Enforcement outcomes provided by hoop.dev
hoop.dev writes each session to a log that remains unchanged from the protected resource, allowing auditors to retrieve a complete audit trail that cannot be altered, showing exactly which data slices were accessed and how they were transformed. It applies inline masking rules that replace PAN, SSN, or account numbers with asterisks before the chunk leaves the gateway. For high‑risk operations, such as exporting full customer tables, hoop.dev pauses the flow and requires a manual approval step. It also rejects commands that attempt to bypass masking or that exceed a configured data‑volume threshold, ensuring that no oversized dump slips through unnoticed.
Generating FFIEC‑ready evidence
hoop.dev produces logs that map directly onto the evidence matrix required by the FFIEC. Each entry includes the user ID, the timestamp, the chunk identifier, the masking actions hoop.dev performed, and the outcome of any approval workflow. Because the gateway writes these records outside the protected resource, auditors can retrieve a complete audit trail that cannot be altered, showing exactly which data slices were accessed and how they were transformed. hoop.dev satisfies the FFIEC mandates for traceability, data protection, and segregation of duties without requiring custom scripting or third‑party log aggregators.
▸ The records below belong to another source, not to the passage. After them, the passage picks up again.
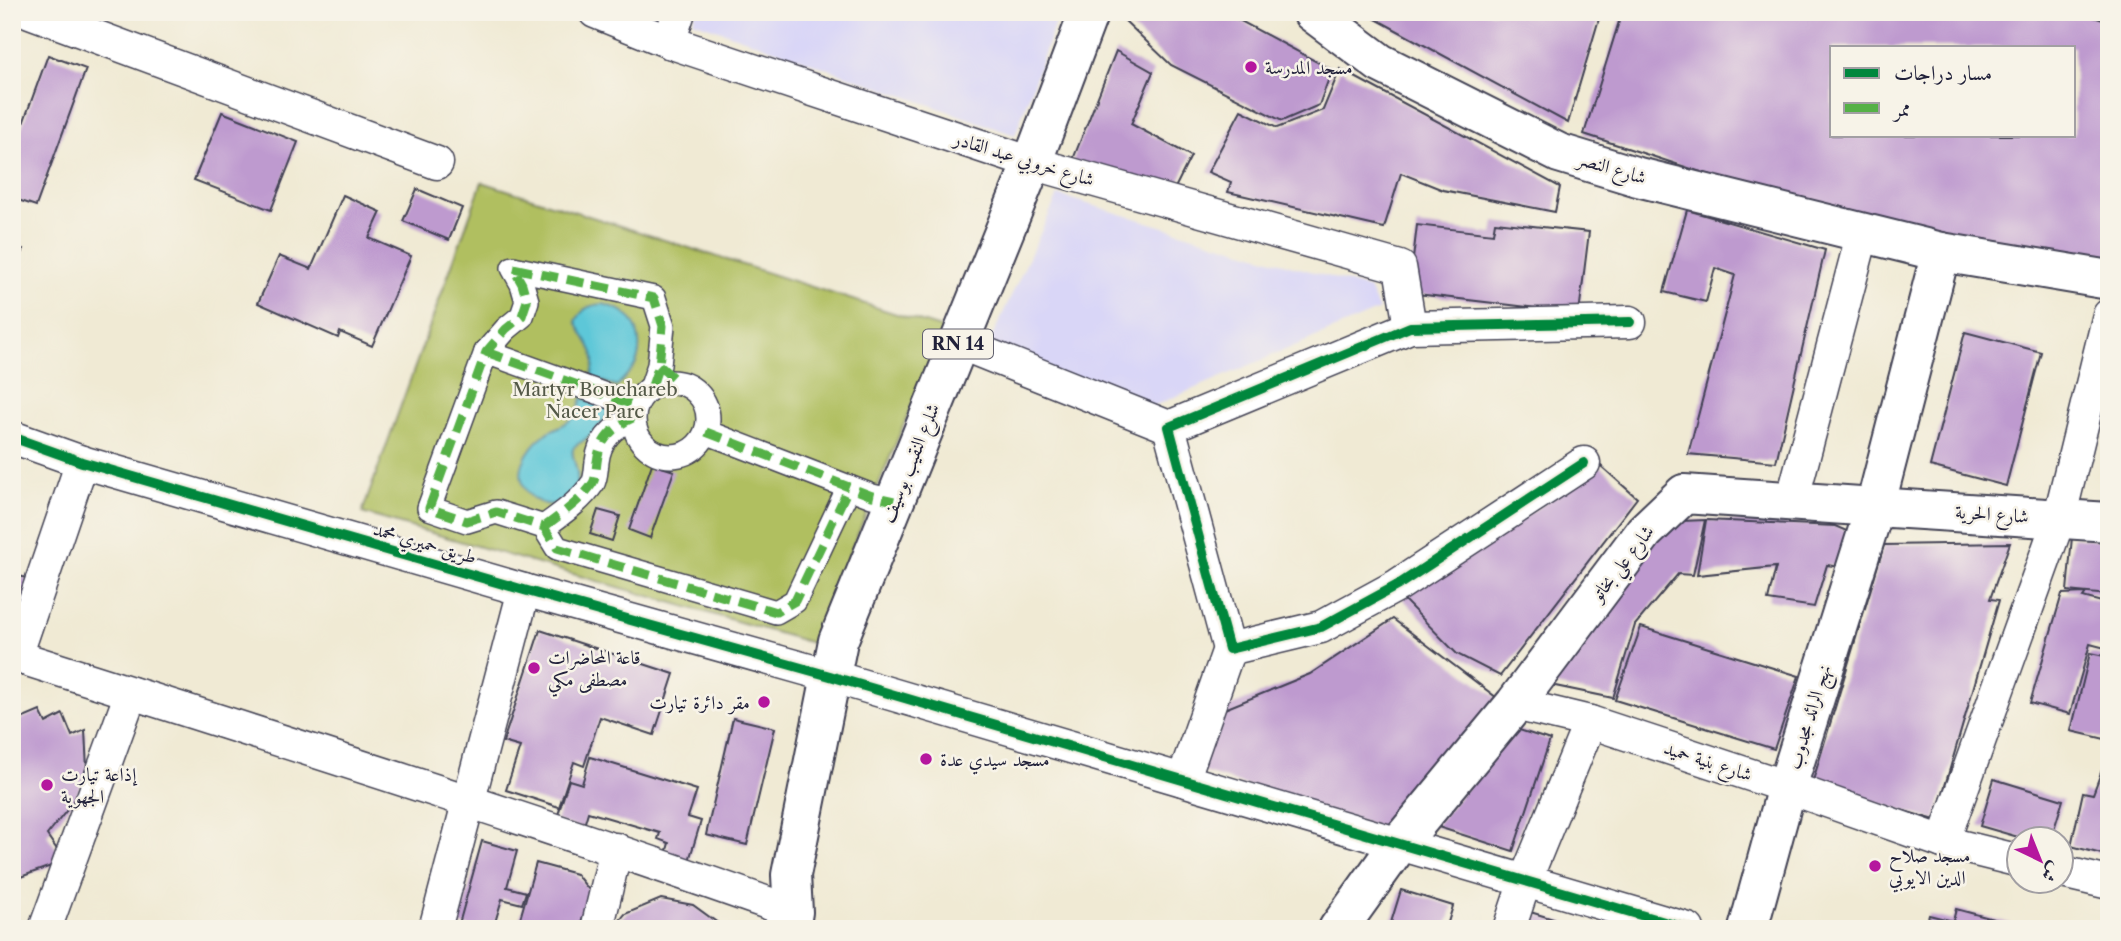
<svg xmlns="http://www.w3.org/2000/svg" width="2121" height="941" viewBox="0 0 2121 941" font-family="'Libre Caslon Text',Amiri,serif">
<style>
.built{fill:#d9d6f7}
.green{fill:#b0bf61;stroke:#69704e;stroke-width:2}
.water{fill:#5dc7d8;stroke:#40748a;stroke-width:2}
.building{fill:#be9acf;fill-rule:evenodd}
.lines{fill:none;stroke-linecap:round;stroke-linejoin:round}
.pedestrian-casing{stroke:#414052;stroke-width:26}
.minor-casing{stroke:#414052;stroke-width:35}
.tertiary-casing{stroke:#414052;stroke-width:42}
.primary-casing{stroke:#414052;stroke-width:42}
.pedestrian{stroke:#fff;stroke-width:23}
.minor{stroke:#fff;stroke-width:32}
.tertiary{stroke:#fff;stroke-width:38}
.primary{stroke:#fff;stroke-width:38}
.quiet{stroke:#55b146;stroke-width:9;stroke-dasharray:18 9;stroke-linecap:butt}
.cycleway-casing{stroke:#f7f3e8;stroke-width:15}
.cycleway{stroke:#00873e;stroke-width:10}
.poi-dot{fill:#b5179e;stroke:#f7f3e8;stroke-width:2.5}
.labels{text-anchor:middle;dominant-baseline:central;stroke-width:5;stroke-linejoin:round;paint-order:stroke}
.shield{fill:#f7f3e8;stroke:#62616f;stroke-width:2}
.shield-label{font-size:18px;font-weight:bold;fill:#22223b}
.poi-label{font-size:19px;fill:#22223b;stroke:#f7f3e8;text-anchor:start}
.street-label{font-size:19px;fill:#22223b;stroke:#f7f3e8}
.park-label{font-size:19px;fill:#545948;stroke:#f7f3e8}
</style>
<rect width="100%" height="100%" fill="#f7f3e8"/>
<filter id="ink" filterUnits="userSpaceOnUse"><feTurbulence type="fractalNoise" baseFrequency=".0143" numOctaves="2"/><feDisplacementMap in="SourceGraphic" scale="14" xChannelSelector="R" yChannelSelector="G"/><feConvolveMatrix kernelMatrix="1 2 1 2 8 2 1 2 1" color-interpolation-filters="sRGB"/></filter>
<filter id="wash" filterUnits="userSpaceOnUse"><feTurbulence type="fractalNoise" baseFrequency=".00686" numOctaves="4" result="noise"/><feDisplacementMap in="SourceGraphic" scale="28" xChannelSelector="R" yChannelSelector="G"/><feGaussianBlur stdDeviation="1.57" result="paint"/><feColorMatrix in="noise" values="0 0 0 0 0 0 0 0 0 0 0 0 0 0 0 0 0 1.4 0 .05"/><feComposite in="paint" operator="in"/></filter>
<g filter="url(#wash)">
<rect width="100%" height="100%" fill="#f0ead4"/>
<g class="built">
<polygon points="696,12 1059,12 1015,135 693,21"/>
<polygon points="1058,195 1369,289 1379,310 1123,419 980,363"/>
</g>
<polygon class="green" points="482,182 944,329 812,643 362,513"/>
<g class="water">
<path d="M604 304C611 307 620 309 625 313 640 325 643 350 635 365 630 373 622 379 617 387L591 377C601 350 585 344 576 321 583 308 589 305 604 304Z"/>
<path d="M582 398 609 408C605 424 596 431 583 441 580 443 576 444 574 447 567 456 588 478 570 496 546 519 513 491 523 463 527 452 536 440 546 434 555 427 570 424 577 414 579 410 580 403 582 398Z"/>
</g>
<g id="blocks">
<g class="building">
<polygon points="1126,12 1224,12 1332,70 1319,105 1282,121 1171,65 1123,19"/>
<polygon points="1363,12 1601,12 1568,123"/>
<path d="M1622 12H2079L2109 22V262L1940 242 1704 173 1584 134ZM1832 47H2074V135H1832Z"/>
<polygon points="1116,51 1153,72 1131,124 1191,156 1171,196 1070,167"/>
<polygon points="48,55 86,69 36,206 12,198 12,154"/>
<polygon points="1340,69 1560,187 1555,212 1443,190 1401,173 1384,228 1228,192 1231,182 1208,172 1241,110 1277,128 1323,110"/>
<polygon points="222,112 298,142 271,210 194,180"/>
<polygon points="417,189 462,208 449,240 403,221"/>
<polygon points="343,195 381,212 369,238 411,256 372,346 340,332 338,338 258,303 279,256 311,269"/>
<polygon points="1687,210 1825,250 1776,462 1688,454 1735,275 1715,268 1706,302 1664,292"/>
<polygon points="1495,222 1589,232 1579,313 1409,293 1417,225 1493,234"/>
<polygon points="12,245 23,249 13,277 12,277"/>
<polygon points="1965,332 2041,352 2006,486 1930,466"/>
<polygon points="652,464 674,471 650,538 629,530"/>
<polygon points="1601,466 1637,498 1500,676 1457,654 1402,598"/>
<polygon points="598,510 620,516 612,541 590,534"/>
<polygon points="1705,520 1693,575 1678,574 1635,625 1613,698 1541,683 1659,522"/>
<polygon points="1706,520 1835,526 1849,532 1839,567 1827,565 1814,607 1768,600 1776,567 1697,575"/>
<polygon points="2072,537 2109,541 2109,595 2067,591"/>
<polygon points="2010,543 1990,599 1999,600 1935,820 1812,784 1884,545"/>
<polygon points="12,574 33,580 12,634"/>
<polygon points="2086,593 2083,597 2109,604 2109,649 2090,644 2070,714 2030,703 2062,594"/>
<polygon points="1393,619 1497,698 1390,831 1197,770 1210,715 1310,674"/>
<polygon points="1641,627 1799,676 1774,749 1615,700"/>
<polygon points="540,630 674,674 654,735 600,717 584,766 574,762 559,807 506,790 520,747 503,742"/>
<polygon points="2090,653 2109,657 2109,740 2071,731"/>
<polygon points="40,711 46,723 63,714 72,736 85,730 87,770 75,800 47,835 65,861 12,880 12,719 19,720"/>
<polygon points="733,718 775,728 747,845 706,835"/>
<polygon points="1516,729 1550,740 1513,851 1435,826"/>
<polygon points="2109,751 2109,856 2071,846 2083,792 2093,794"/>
<polygon points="590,757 697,790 688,817 701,821 688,864 665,857 669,843 658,839 660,833 588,812 583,829 556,821 569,780 582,784"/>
<polygon points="1994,779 2063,800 2051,839 2025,839 1980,826"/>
<polygon points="482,841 517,851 507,887 526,892 522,904 502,899 493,929 476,929 459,924"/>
<polygon points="536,863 576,874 590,891 580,929 517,929"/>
<polygon points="1401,890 1453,906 1446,929 1389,929"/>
<polygon points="661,899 693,905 726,929 613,929 625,914"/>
<polygon points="1956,909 2027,928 2027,929 1925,929 1929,915 1953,921"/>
<polygon points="1527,911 1583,928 1583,929 1521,929"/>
</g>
</g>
</g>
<g filter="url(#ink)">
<use href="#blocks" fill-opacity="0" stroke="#414052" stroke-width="2"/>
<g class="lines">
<defs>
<g id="pedestrian">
<polyline points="486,352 636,406"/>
<circle cx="671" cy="419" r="37"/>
<polyline points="652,386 659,365 663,326 654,298 513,268 522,284 527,301 522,316 506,329 486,352 429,508 467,521 496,512 544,527 557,548 776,612 795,601 849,487"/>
<polyline points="706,432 872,496 894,501"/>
<path d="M544 527C561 514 580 502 593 483 596 478 596 469 597 462 599 440 613 427 633 418"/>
</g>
<g id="minor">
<polyline points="30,12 437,163"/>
<polyline points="595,12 669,42 1032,163 1400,267 1410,327"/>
<polyline points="669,42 679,12"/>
<polyline points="959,343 1169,427"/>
<polyline points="12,437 82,462 524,590 830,676 1688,929"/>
<polyline points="1584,463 1398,585 1321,627 1229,649 1169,427 1410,327 1630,322"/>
<polyline points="1792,501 1863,232"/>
<path d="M12 655C273 738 535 820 793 912"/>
<polyline points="16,656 82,462"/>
<polyline points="1515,704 1590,722 1787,787 1943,842 2020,861"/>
<polyline points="1183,780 1229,649"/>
<polyline points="1943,842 2059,519 2109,315"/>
<polyline points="2062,872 2109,883"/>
<polyline points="45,929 131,693"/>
<polyline points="435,929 524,590"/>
<polyline points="597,929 616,849"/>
<polyline points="1509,929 1525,881 1590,722"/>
</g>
<g id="tertiary">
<polyline points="1312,12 1380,63 1559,153 1638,177 1941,252 2109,280"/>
<polyline points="1338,929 1399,844 1515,704 1644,532 1684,494 1875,507 1941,252"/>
<polyline points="1748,929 1787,787 1875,507 2109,522"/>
</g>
<polyline id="primary" points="790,929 793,912 791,875 838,641 1032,163 1089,12"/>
</defs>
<use href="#pedestrian" class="pedestrian-casing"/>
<use href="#minor" class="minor-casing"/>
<use href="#tertiary" class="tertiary-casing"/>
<use href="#primary" class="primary-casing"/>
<use href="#pedestrian" class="pedestrian"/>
<use href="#minor" class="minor"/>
<use href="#tertiary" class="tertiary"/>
<use href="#primary" class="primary"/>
<g class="quiet">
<polyline points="486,352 636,406"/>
<polyline points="659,365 678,382"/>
<polyline points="652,386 659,365 663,326 654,298 513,268 522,284 527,301 522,316 506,329 486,352 429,508 467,521 496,512 544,527 557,548 776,612 795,601 849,487"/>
<polyline points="706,432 872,496 894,501"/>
<path d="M544 527C561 514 580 502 593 483 596 478 596 469 597 462 599 440 613 427 633 418"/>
</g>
<defs>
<g id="cycleway">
<polyline points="12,437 82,462 524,590 830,676 1688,929"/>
<polyline points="1584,463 1398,585 1321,627 1229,649 1169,427 1410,327 1630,322"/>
</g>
</defs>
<use href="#cycleway" class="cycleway-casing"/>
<use href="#cycleway" class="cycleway"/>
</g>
</g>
<g class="poi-dot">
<circle cx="1251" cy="67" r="7"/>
<circle cx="534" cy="668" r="7"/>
<circle cx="764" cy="702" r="7"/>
<circle cx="926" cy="759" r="7"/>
<circle cx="47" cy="785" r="7"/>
<circle cx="1875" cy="866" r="7"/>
</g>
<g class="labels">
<rect class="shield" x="923" y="329.5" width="70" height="29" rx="5"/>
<g class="shield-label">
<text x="958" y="344">RN 14</text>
</g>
<g class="poi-label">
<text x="1265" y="67">مسجد المدرسة</text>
<text x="548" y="657">قاعة المحاضرات<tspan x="548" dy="22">مصطفى مكي</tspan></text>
<text x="750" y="702" text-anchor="end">مقر دائرة تيارت</text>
<text x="940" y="759">مسجد سيدي عدة</text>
<text x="61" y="774">إذاعة تيارت<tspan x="61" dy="22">الجهوية</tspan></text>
<text x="1889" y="855">مسجد صلاح<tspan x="1889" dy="22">الدين الايوبي</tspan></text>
</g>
<g class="street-label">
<text transform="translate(1024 159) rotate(17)">شارع خروبي عبد القادر</text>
<text transform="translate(1612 168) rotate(17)">شارع النصر</text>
<text transform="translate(910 463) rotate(-68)">شلرع النقيب بوسيف</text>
<text transform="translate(1992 514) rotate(4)">شارع الحرية</text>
<text transform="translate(425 543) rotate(16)">طريق حميري محمد</text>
<text transform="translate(1622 563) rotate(-52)">شارع علي بخاتو</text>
<text transform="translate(1809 717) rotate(-73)">نهج الرائد مجدوب</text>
<text transform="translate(1708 761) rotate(18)">شارع بنية حميد</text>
</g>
<g class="park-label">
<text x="595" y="389">Martyr Bouchareb<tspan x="595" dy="22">Nacer Parc</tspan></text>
</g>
</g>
<rect width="2121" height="941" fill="none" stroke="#f7f3e8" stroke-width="42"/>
<rect x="1830" y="46" width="245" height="91" fill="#f7f3e8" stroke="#a29fa3" stroke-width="2"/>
<rect x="1844" y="68" width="35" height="10" fill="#00873e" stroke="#a29fa3" stroke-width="2"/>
<text x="1894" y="80" font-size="21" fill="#22223b">مسار دراجات</text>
<rect x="1844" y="103" width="35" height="10" fill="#55b146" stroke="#a29fa3" stroke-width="2"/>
<text x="1894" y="116" font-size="21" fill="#22223b">ممر</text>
<g transform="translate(2040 860) rotate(137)"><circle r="33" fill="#f7f3e8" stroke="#a29fa3" stroke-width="2"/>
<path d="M0-5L12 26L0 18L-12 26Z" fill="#b5179e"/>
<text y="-10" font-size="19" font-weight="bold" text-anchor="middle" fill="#22223b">ش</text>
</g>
</svg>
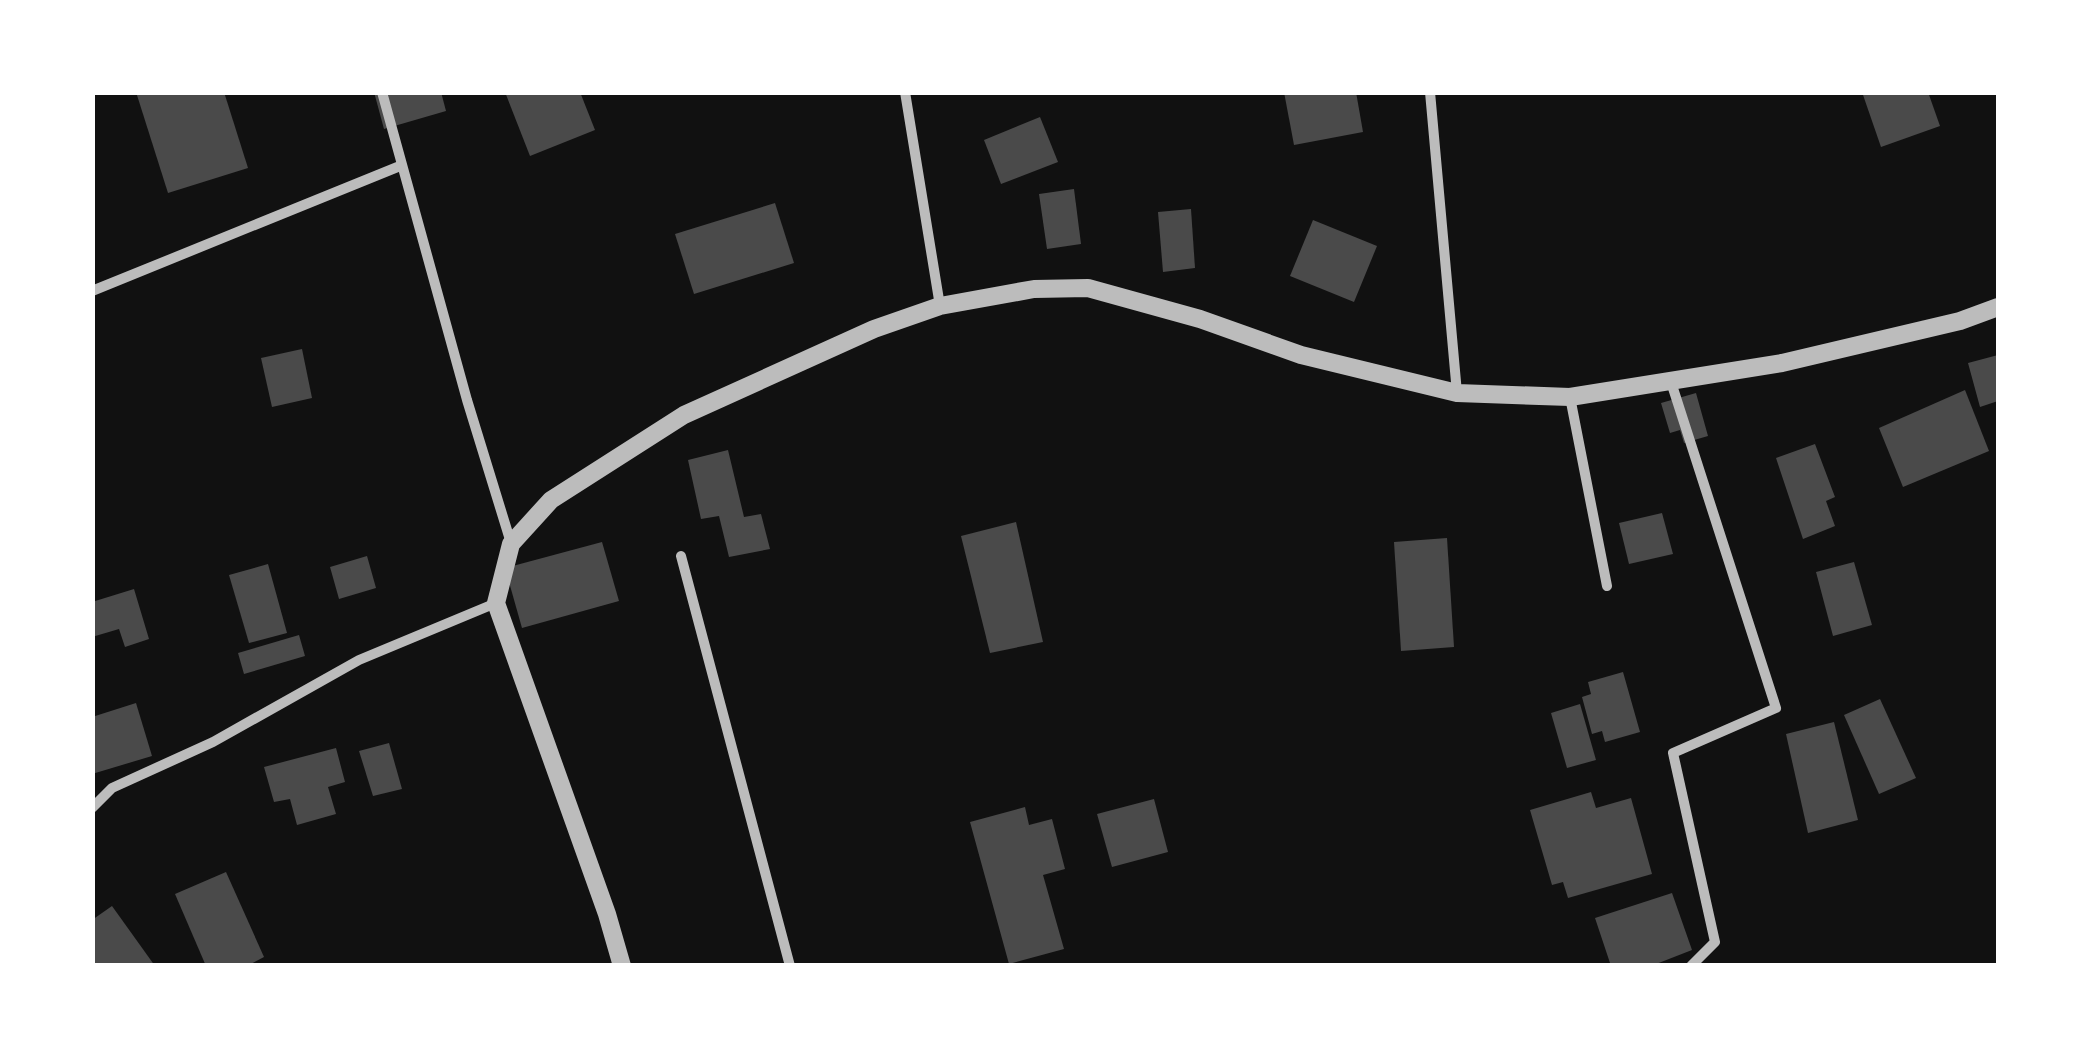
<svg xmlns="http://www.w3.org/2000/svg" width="2091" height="1058" viewBox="0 0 2091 1058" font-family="'PT Sans Narrow',sans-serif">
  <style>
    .building { fill: #4a4a4a }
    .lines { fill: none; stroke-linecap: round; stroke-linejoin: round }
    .minor { stroke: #bcbcbc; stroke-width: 10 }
    .tertiary { stroke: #bcbcbc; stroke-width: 18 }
  </style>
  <rect width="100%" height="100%" fill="#111"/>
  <g class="building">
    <path d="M136 92H224L248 168 168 193Z"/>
    <path d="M374 92H441L446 111 384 129Z"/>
    <path d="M505 92H580L595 130 530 156Z"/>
    <path d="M1284 92H1356L1363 132 1294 145Z"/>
    <path d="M1862 92H1928L1940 126 1881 147Z"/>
    <path d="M1040 117 1058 162 1001 184 984 140Z"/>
    <path d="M1074 189 1081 244 1047 249 1039 194Z"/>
    <path d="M775 203 794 263 694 294 675 234Z"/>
    <path d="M1191 209 1195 268 1163 272 1158 212Z"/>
    <path d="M1313 220 1377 246 1354 302 1290 276Z"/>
    <path d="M302 349 312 398 272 407 261 358Z"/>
    <path d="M1998 355V401L1980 407 1968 363Z"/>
    <path d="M1965 390 1989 451 1903 487 1879 428Z"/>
    <path d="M1696 393 1708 436 1684 443 1680 430 1670 433 1661 403Z"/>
    <path d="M1815 444 1835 497 1826 501 1835 526 1803 539 1776 458Z"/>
    <path d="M728 450 744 517 761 514 770 549 729 557 719 516 701 519 688 460Z"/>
    <path d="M1662 513 1673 554 1629 564 1619 523Z"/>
    <path d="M1016 522 1043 642 990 653 961 536Z"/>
    <path d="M1447 538 1454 647 1401 651 1394 542Z"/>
    <path d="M602 542 619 601 522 628 505 568Z"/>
    <path d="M367 556 376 588 339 599 330 567Z"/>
    <path d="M1854 562 1872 625 1833 636 1816 572Z"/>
    <path d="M268 564 287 633 249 643 229 575Z"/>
    <path d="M134 589 149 639 125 647 119 629 92 637V602Z"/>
    <path d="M299 635 305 656 244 674 238 653Z"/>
    <path d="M1623 672 1640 732 1605 742 1602 731 1592 734 1582 697 1591 694 1588 682Z"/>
    <path d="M1880 699 1916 778 1879 794 1844 715Z"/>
    <path d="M136 703 152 756 92 774V717Z"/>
    <path d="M1580 704 1596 760 1567 768 1551 713Z"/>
    <path d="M1834 722 1858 820 1808 833 1786 734Z"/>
    <path d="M389 743 402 789 373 796 359 751Z"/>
    <path d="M336 748 345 782 328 787 336 814 297 825 290 799 274 802 264 767Z"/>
    <path d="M1591 792 1596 808 1631 798 1652 874 1568 898 1563 882 1552 885 1530 810Z"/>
    <path d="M1154 799 1168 852 1112 867 1097 814Z"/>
    <path d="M1025 807 1029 825 1052 819 1065 869 1043 875 1064 949 1009 964 970 822Z"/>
    <path d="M226 872 264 957 247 966H206L175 894Z"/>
    <path d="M1672 893 1692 950 1651 966H1611L1595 918Z"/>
    <path d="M112 906 155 966H92V920Z"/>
  </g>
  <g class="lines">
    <g class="minor">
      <path d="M382 92 467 400 511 543"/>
      <path d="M905 92 940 306"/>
      <path d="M1430 92 1457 393"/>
      <path d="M92 291 400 166"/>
      <path d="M1671 382 1776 708 1673 753 1715 942 1691 966"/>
      <path d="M1570 397 1607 586"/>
      <path d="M681 556 790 966"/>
      <path d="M92 808 112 788 213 742 359 660 496 603"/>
    </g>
    <path class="tertiary" d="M622 966 607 914 496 603 511 544 551 500 684 415 874 329 940 306 1034 289 1088 288 1200 319 1301 355 1457 393 1570 397 1782 363 1960 321 1998 307"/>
  </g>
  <rect width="2091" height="1058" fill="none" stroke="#ffffff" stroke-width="190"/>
</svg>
Deployment and documentation
hoop.dev is open source and can be self‑hosted on premises or in a private cloud. The quick‑start uses Docker Compose to spin up the gateway, an agent that lives next to the target service, and the built‑in OIDC verifier. Detailed instructions for Kubernetes, AWS, and other environments are available in the official getting‑started guide. For a deeper dive into masking policies, audit configuration, and approval workflows, see the learn section of the documentation.
Identity integration and policy management
Teams integrate hoop.dev with existing identity providers by letting it validate OIDC tokens issued by Okta, Azure AD, Google Workspace, or any SAML‑compatible IdP. hoop.dev extracts group membership and maps those groups to granular policies that dictate which chunks a user may read or write. Teams store policy definitions in a central configuration file that they version‑control, enabling change‑management processes that align with FFIEC’s requirement for documented, reviewed access controls. Because hoop.dev enforces the policies at the gateway, any future change to the underlying database does not affect the compliance posture.
Get the code
To explore the code, contribute enhancements, or run a proof‑of‑concept in your own lab, visit the public GitHub repository.
FAQ
How does chunk‑level masking differ from full‑database encryption?
Chunk‑level masking operates on the data as it leaves the gateway, redacting only the fields required by policy while leaving the rest of the record usable downstream. Full‑database encryption protects data at rest but does not prevent a privileged user from reading raw values once the database is decrypted for legitimate queries.
Can hoop.dev be used with existing CI pipelines that already chunk data?
Yes. Because hoop.dev proxies the connection, any process that streams chunks, whether from a CI job, a data‑lake loader, or a batch script, passes through the gateway. The same masking, approval and audit mechanisms apply without changing the pipeline’s logic.
hoop.dev emits structured JSON records that include user identifiers, timestamps, chunk IDs, and policy actions. Teams retain these logs according to the institution’s audit period, providing the audit evidence the FFIEC expects.